▸ **WHAT IS BEING ASKED**
Format the lines of the material below as a JSON list of strings, starting with the line containing "pose: elev=4.6 azim=29.6 roll=254.6 dist=1.17" and continuing through the line containing "Dot at: (246, 295)". Include only those lines, one string per line, with blank lines omitted.

─── RECORDS SHOWN

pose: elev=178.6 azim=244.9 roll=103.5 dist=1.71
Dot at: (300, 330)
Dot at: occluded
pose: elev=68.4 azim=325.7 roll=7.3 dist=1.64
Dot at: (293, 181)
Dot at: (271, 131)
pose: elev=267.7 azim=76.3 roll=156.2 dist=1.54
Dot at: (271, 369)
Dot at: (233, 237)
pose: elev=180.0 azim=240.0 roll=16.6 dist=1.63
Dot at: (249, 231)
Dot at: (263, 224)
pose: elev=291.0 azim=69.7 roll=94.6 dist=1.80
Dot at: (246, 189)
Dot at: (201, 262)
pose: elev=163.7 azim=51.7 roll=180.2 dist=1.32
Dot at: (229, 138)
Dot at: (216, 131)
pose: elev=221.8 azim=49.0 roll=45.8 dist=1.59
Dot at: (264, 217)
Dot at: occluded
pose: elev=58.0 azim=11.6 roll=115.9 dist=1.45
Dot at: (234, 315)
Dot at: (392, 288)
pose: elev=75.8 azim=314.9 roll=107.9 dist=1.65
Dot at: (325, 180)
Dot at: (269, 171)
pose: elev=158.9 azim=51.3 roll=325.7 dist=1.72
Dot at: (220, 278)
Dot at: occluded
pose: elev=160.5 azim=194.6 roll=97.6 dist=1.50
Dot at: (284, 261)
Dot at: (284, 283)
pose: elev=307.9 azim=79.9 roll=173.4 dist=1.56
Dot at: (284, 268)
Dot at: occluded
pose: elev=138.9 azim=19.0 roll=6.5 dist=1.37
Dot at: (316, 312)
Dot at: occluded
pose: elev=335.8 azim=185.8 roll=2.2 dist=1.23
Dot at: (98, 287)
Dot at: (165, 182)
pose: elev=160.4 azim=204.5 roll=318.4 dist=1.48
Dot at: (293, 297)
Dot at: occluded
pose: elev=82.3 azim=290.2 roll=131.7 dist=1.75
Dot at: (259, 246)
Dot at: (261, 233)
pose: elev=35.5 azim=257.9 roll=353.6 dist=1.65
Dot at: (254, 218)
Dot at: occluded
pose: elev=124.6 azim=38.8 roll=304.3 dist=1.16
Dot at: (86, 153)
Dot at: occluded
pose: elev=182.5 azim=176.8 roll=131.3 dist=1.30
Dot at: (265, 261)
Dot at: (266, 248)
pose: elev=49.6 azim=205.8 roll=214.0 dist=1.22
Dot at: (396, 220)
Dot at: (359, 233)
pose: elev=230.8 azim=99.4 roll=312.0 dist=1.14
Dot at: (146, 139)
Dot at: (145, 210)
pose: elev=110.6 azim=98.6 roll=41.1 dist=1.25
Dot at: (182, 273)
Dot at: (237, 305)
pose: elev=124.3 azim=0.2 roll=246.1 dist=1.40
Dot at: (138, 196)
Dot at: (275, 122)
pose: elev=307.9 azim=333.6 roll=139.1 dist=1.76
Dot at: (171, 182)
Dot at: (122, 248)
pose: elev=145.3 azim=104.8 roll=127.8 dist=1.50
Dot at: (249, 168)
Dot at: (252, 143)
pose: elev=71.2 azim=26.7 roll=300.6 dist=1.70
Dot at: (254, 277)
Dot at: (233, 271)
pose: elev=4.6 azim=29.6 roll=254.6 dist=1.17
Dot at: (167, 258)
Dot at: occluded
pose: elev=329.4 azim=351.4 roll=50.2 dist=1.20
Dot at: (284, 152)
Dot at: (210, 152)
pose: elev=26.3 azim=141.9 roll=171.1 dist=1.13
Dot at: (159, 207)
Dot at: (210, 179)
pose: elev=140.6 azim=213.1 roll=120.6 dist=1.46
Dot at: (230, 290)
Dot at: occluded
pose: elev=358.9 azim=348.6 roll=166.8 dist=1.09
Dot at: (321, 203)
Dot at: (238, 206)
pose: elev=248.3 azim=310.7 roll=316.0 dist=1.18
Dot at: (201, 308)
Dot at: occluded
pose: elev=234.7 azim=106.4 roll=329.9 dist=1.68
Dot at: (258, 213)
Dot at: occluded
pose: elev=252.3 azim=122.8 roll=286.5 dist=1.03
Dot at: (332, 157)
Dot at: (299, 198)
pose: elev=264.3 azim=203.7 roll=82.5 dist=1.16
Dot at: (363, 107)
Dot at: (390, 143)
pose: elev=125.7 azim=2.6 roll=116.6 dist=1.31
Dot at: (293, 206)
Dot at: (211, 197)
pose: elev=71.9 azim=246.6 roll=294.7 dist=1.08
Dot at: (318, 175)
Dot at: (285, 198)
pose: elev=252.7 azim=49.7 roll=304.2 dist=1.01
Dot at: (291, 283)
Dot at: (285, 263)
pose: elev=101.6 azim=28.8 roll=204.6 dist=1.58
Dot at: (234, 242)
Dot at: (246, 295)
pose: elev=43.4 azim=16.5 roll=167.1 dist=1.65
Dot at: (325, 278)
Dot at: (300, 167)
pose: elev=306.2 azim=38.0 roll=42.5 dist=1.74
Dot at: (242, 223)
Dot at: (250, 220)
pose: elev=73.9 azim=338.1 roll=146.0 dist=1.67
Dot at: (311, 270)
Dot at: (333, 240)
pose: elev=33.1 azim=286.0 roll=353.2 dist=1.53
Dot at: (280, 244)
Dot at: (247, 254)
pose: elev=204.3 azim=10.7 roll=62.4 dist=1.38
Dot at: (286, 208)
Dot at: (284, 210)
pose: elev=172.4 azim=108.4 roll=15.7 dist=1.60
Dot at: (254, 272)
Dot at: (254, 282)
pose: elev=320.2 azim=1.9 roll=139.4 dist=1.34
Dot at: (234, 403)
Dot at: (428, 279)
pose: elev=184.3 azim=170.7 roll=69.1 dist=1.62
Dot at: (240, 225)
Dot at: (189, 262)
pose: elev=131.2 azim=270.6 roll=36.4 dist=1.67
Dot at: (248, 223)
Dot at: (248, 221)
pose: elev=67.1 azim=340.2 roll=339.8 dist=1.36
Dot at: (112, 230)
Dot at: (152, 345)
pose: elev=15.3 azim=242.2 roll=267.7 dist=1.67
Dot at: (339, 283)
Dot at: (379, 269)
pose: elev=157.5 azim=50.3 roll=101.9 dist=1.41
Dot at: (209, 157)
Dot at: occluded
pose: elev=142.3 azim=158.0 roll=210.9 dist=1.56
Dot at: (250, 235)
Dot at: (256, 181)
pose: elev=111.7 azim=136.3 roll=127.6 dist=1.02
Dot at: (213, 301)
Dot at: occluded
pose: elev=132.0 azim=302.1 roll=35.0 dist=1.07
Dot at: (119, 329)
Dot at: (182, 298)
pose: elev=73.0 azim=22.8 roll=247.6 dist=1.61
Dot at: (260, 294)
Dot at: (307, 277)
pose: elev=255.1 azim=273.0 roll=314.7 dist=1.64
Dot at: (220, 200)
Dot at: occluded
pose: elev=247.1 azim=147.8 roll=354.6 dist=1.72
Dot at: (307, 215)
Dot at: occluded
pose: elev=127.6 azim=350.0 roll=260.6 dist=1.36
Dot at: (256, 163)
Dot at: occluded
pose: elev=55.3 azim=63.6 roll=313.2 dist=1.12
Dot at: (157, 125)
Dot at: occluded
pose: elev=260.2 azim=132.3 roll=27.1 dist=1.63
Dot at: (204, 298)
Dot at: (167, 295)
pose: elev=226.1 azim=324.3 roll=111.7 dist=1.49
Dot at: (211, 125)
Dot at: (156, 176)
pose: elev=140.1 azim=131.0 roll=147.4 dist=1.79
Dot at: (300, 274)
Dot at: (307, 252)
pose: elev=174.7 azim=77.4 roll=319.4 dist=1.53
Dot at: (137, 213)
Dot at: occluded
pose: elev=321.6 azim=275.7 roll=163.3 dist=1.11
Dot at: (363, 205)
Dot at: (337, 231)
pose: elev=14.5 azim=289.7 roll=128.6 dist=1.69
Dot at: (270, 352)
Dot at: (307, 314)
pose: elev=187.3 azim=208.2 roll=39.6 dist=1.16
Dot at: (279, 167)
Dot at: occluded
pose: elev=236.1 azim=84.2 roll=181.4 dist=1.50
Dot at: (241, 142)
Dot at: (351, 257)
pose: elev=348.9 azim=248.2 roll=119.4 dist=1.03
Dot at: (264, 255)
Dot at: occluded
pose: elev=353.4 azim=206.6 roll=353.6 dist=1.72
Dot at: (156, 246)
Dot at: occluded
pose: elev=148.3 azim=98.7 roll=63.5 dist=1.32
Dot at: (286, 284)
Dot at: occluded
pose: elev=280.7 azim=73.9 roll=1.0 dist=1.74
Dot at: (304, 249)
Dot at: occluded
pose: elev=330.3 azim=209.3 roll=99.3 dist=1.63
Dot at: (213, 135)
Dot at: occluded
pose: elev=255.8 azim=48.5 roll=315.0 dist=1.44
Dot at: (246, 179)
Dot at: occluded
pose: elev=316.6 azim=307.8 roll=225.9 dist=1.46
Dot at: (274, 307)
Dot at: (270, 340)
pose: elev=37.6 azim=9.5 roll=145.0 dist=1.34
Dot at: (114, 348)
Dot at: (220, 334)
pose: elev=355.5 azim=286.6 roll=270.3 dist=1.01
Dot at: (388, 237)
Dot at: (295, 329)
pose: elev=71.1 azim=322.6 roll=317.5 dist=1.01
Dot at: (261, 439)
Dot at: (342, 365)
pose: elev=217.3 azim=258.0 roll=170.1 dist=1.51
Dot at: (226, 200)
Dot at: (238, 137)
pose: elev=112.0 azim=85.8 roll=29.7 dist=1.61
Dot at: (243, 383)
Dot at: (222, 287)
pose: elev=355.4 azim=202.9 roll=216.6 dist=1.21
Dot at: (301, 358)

──────

▸ **ANSWER**
[
  "pose: elev=4.6 azim=29.6 roll=254.6 dist=1.17",
  "Dot at: (167, 258)",
  "Dot at: occluded",
  "pose: elev=329.4 azim=351.4 roll=50.2 dist=1.20",
  "Dot at: (284, 152)",
  "Dot at: (210, 152)",
  "pose: elev=26.3 azim=141.9 roll=171.1 dist=1.13",
  "Dot at: (159, 207)",
  "Dot at: (210, 179)",
  "pose: elev=140.6 azim=213.1 roll=120.6 dist=1.46",
  "Dot at: (230, 290)",
  "Dot at: occluded",
  "pose: elev=358.9 azim=348.6 roll=166.8 dist=1.09",
  "Dot at: (321, 203)",
  "Dot at: (238, 206)",
  "pose: elev=248.3 azim=310.7 roll=316.0 dist=1.18",
  "Dot at: (201, 308)",
  "Dot at: occluded",
  "pose: elev=234.7 azim=106.4 roll=329.9 dist=1.68",
  "Dot at: (258, 213)",
  "Dot at: occluded",
  "pose: elev=252.3 azim=122.8 roll=286.5 dist=1.03",
  "Dot at: (332, 157)",
  "Dot at: (299, 198)",
  "pose: elev=264.3 azim=203.7 roll=82.5 dist=1.16",
  "Dot at: (363, 107)",
  "Dot at: (390, 143)",
  "pose: elev=125.7 azim=2.6 roll=116.6 dist=1.31",
  "Dot at: (293, 206)",
  "Dot at: (211, 197)",
  "pose: elev=71.9 azim=246.6 roll=294.7 dist=1.08",
  "Dot at: (318, 175)",
  "Dot at: (285, 198)",
  "pose: elev=252.7 azim=49.7 roll=304.2 dist=1.01",
  "Dot at: (291, 283)",
  "Dot at: (285, 263)",
  "pose: elev=101.6 azim=28.8 roll=204.6 dist=1.58",
  "Dot at: (234, 242)",
  "Dot at: (246, 295)"
]